*What is required:* Filter the entries and keep only the lines where the string "void" appears.

*Material supplied:*

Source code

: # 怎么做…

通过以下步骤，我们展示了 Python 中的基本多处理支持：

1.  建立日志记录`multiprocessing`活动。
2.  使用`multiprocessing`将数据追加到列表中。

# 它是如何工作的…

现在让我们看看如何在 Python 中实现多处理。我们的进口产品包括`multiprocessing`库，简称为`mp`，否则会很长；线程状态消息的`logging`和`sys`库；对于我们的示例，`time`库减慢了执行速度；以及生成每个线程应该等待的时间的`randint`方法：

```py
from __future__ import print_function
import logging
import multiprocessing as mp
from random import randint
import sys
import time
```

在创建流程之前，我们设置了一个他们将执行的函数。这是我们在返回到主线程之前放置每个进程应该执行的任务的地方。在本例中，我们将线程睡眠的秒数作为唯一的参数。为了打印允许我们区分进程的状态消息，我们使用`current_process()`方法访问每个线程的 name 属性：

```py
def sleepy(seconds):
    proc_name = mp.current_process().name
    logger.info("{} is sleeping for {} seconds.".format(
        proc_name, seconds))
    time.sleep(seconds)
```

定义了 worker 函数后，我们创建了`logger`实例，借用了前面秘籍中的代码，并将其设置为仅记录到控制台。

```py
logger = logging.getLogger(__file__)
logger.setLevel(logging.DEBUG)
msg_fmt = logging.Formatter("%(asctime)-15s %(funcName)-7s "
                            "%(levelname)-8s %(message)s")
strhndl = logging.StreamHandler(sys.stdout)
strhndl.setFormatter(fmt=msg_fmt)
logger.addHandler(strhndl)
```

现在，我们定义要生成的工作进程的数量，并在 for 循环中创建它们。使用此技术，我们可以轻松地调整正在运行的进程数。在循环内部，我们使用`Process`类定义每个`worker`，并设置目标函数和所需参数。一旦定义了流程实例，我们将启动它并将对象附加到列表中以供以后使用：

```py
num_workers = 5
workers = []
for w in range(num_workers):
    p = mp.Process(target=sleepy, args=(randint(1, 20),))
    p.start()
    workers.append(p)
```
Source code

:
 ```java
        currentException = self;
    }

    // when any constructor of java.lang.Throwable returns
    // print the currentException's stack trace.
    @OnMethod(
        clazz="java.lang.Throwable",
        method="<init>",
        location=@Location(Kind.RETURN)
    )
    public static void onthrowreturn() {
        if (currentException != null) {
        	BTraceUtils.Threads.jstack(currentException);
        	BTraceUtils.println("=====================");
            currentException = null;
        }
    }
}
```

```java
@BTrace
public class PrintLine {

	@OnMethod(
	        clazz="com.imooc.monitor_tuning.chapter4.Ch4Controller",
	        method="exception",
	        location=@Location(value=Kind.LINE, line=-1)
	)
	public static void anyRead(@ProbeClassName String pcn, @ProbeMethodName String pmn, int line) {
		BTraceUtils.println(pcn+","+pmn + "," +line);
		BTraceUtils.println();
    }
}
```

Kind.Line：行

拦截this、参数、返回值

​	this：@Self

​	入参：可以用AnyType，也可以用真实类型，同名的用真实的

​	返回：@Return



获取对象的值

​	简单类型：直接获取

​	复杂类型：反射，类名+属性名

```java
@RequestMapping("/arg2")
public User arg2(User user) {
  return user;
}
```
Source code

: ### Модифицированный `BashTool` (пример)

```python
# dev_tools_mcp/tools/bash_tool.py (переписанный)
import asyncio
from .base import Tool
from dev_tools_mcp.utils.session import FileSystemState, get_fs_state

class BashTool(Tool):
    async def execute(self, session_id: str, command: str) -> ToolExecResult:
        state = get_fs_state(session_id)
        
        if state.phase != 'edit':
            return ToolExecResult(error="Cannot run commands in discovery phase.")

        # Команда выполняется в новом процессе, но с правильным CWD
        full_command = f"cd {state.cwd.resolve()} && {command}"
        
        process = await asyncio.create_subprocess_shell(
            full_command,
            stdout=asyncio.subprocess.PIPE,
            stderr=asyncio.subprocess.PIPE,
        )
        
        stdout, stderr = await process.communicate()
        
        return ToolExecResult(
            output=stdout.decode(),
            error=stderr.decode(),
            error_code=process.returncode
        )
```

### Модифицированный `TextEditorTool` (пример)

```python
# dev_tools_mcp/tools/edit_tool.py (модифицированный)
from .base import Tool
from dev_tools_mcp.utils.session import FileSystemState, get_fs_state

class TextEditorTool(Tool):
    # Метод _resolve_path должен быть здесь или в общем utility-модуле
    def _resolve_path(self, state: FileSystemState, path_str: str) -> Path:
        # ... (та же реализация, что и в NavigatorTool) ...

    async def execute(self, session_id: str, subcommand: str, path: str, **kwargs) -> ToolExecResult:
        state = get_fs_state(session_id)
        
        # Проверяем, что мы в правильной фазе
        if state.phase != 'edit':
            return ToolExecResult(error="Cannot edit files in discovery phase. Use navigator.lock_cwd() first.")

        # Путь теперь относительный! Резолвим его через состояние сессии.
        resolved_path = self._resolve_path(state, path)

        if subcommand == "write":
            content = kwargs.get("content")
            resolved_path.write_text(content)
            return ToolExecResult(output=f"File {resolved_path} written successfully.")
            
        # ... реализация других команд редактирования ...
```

*Result:*
    public static void onthrowreturn() {
	public static void anyRead(@ProbeClassName String pcn, @ProbeMethodName String pmn, int line) {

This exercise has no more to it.